Don’t fall into the trap of thinking that as an SMB, you are not a target for cybercriminals.  The PII you hold, including customer data like name, age, date of birth, address, phone number, credit status, employment details, and medical records, is valuable and should be appropriately safeguarded.


Take a proactive approach by running an IT audit.  Also, be aware of what hardware and software require updating with the latest firmware and security patches.  Failure to implement these could leave your business at a heightened risk of a security breach. Similarly, analyze your supply chain and cloud providers to ensure they are all compliant.

5. Get the support you need

Financial and human resources typically constrain SMBs. So if your jurisdiction’s data-privacy requirements are onerous, get some advice and help from experts.
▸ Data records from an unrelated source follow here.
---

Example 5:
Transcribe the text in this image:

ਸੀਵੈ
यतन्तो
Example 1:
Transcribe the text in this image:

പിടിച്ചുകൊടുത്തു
They can help assess and manage the data you hold and advise on future data management, control and processing, and create solutions that meet the relevant legislative requirements.


Consult compliance organizations and industry associations for assistance with industry-specific security requirements and solutions. A reputable data security firm can also test and strengthen your IT systems. You may also need to get legal advice if you are not clear what your obligations are, especially if you have a business that operates globally. Prioritizing data privacy is integral to maintaining consumer trust. By creating a comprehensive data-security strategy, your business can adapt and evolve to an ever-changing legislative environment, and even position itself for growth and new opportunities.